Return the data below in full and exactly, except that the pictures are dropped.

Records drawn from a dataset:
════
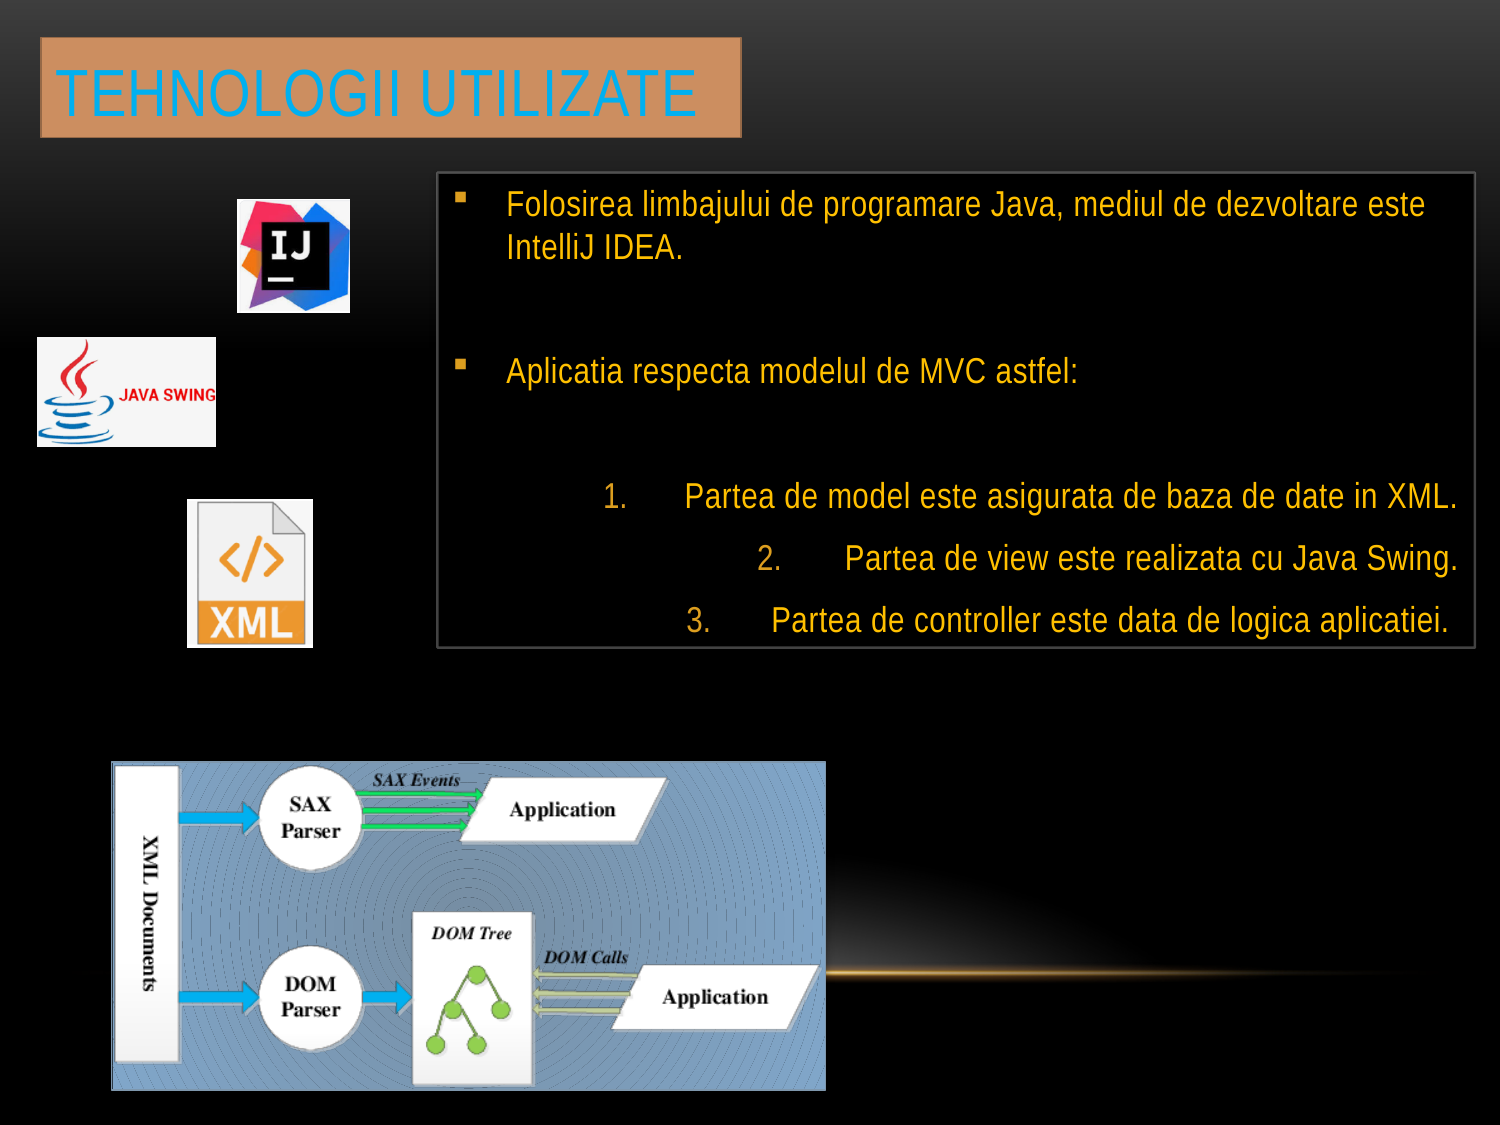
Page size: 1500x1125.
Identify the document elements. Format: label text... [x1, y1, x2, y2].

picture [0, 0, 1500, 1125]
title Tehnologii utilizate [40, 37, 742, 138]
list Folosirea limbajului de programare Java, mediul de dezvoltare este IntelliJ IDEA. Aplicatia respecta modelul de MVC astfel: Partea de model este asigurata de baza de date in XML. Partea de view este realizata cu Java Swing. Partea de controller este data de logica aplicatiei. [436, 171, 1476, 649]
════
Result for this task
Page size: 1500x1125.
Identify the document elements. Format: label text... [x1, y1, x2, y2].

picture [0, 0, 1500, 1125]
title Tehnologii utilizate [40, 37, 742, 138]
list Folosirea limbajului de programare Java, mediul de dezvoltare este IntelliJ IDEA. Aplicatia respecta modelul de MVC astfel: Partea de model este asigurata de baza de date in XML. Partea de view este realizata cu Java Swing. Partea de controller este data de logica aplicatiei. [436, 171, 1476, 649]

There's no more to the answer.